The regressed value $y$ is a linear function of the input variables ($x_1 \ldots x_d$). $$ y = c_0 + c_1 x_1 + \ldots + c_d x_d$$
The predicted probability of a given class is a linear function of the input variables. $$ p(Y=y) = c_0 + c_1 x_1 + \ldots + c_d x_d$$ where $c_i$ are some coefficients that we may need to figure out from the data.

It may not seem so at first, but the natural language to talk about these models (and most of the fancier ones built on top of them) is linear algebra, because linear functions are very naturally represented using matrices.

Linear Algebra - The Basics¶

Vectors
- notation, dimensions
- column (default), row
- dot product (relation to correlation/covariance)
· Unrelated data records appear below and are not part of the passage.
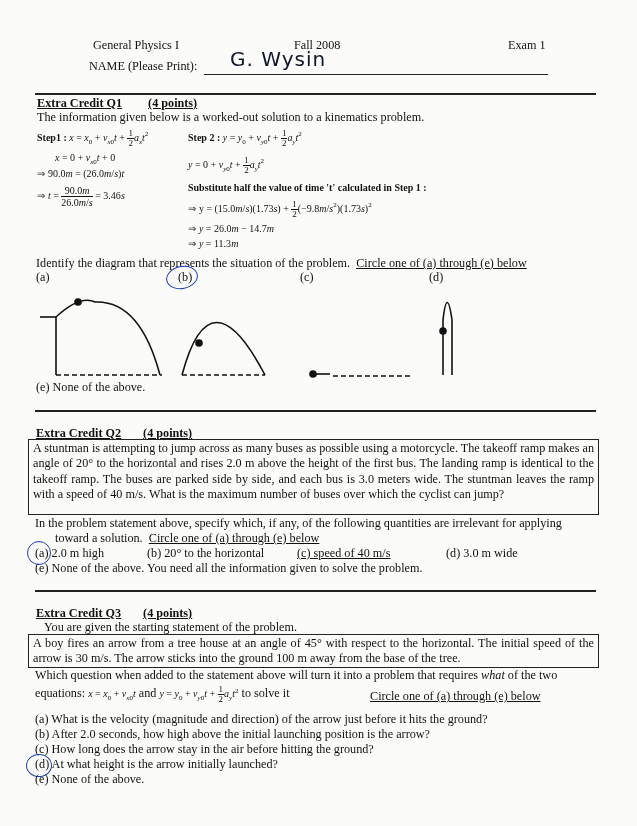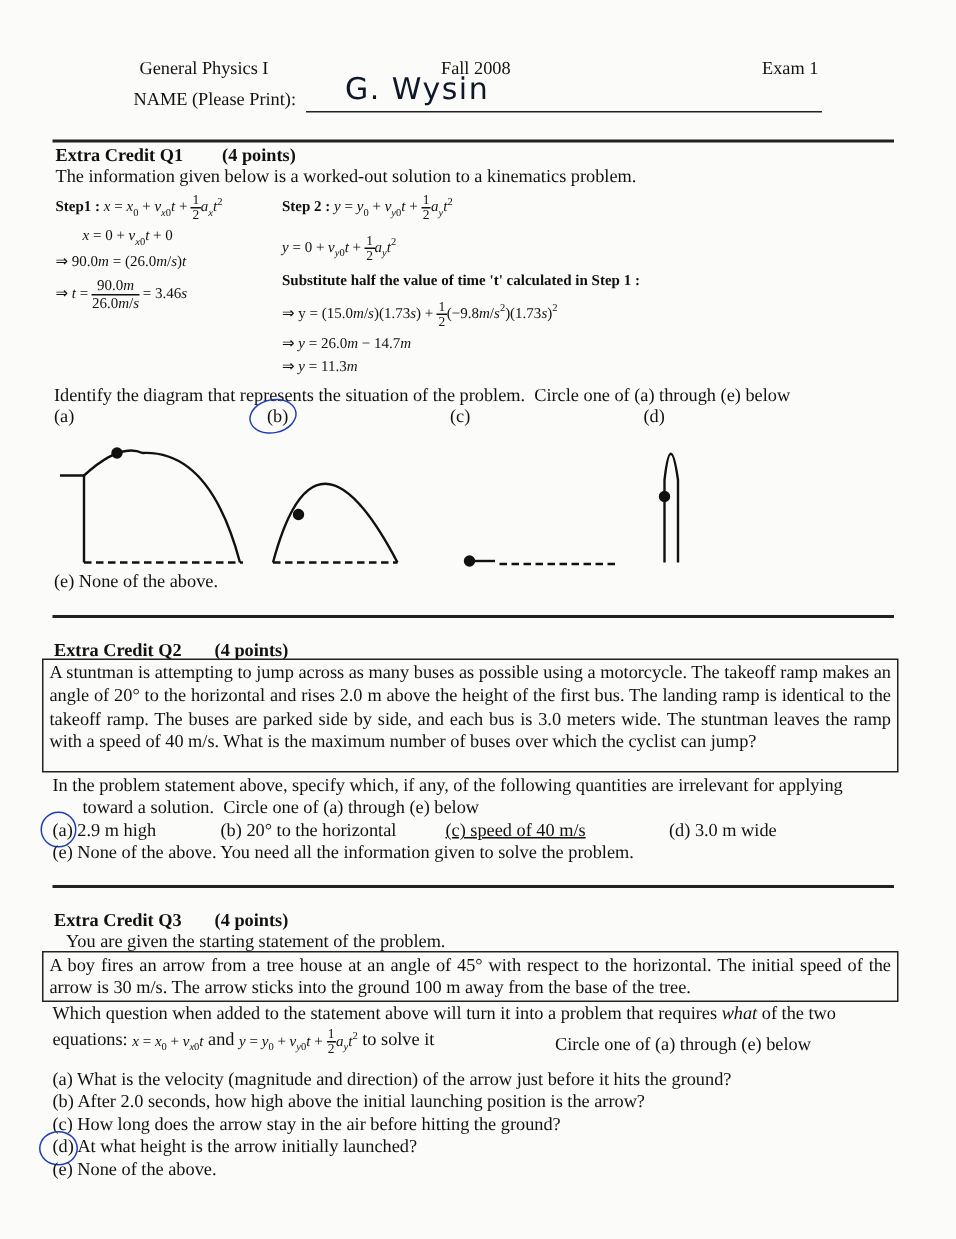--- a/index.html
+++ b/index.html
@@ -8,7 +8,7 @@
   .abs { position:absolute; white-space:nowrap; }
   .hand { color:#0f172a; font-family:"DejaVu Sans", sans-serif; }
   .hr { position:absolute; left:35px; width:561px; height:2px; background:#222; }
-  .ul { }
+  .ul { text-decoration:underline; }
   .bold { font-weight:bold; }
   .box { position:absolute; border:1.3px solid #222; box-sizing:border-box; padding:1px 4px;
          white-space:normal; text-align:justify; line-height:15.3px; font-size:12.2px; }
Exercise: Compute the dot product: $$\begin{bmatrix}1 \\ 2 \\ 3\end{bmatrix} \cdot \begin{bmatrix}6 \\ 3 \\ 0\end{bmatrix}$$

Exercise: Given a vector $v$, write an expression that represents the sum of the squares of its elements.

Matrices¶

notation, dimensions
transpose
addition
matrix-vector multiplication
- element view
- column view
- row view
- dimension transformation machine view

Exercise: In non-mathematical terms, what does the following matrix do when multiplied by a given 3-vector? $$\begin{bmatrix}0 & 0 & 1\\ 0 & 1 & 0 \\ 1 & 0 & 0\end{bmatrix}$$

matrix-matrix multiplication

Exercise: For each of the following, say whether there's a dimension mismatch; if not, give the dimensions of the result.

$A_{200 \times 200} \hspace{.2em} x_{200 \times 1}$
$A_{2 \times 3} \hspace{.2em} B_{3 \times 7} \hspace{.2em} x_{7 \times 1}$
$A_{200 \times 300} \hspace{.2em} B_{200 \times 300} \hspace{.2em} C_{300 \times 4}$
$(A_{200 \times 300} \hspace{.2em})^T B_{200 \times 300} \hspace{.2em} C_{300 \times 4}$

Exercise: Write the dot product of two column vectors $v_1$ and $v_2$ as a matrix multiplication.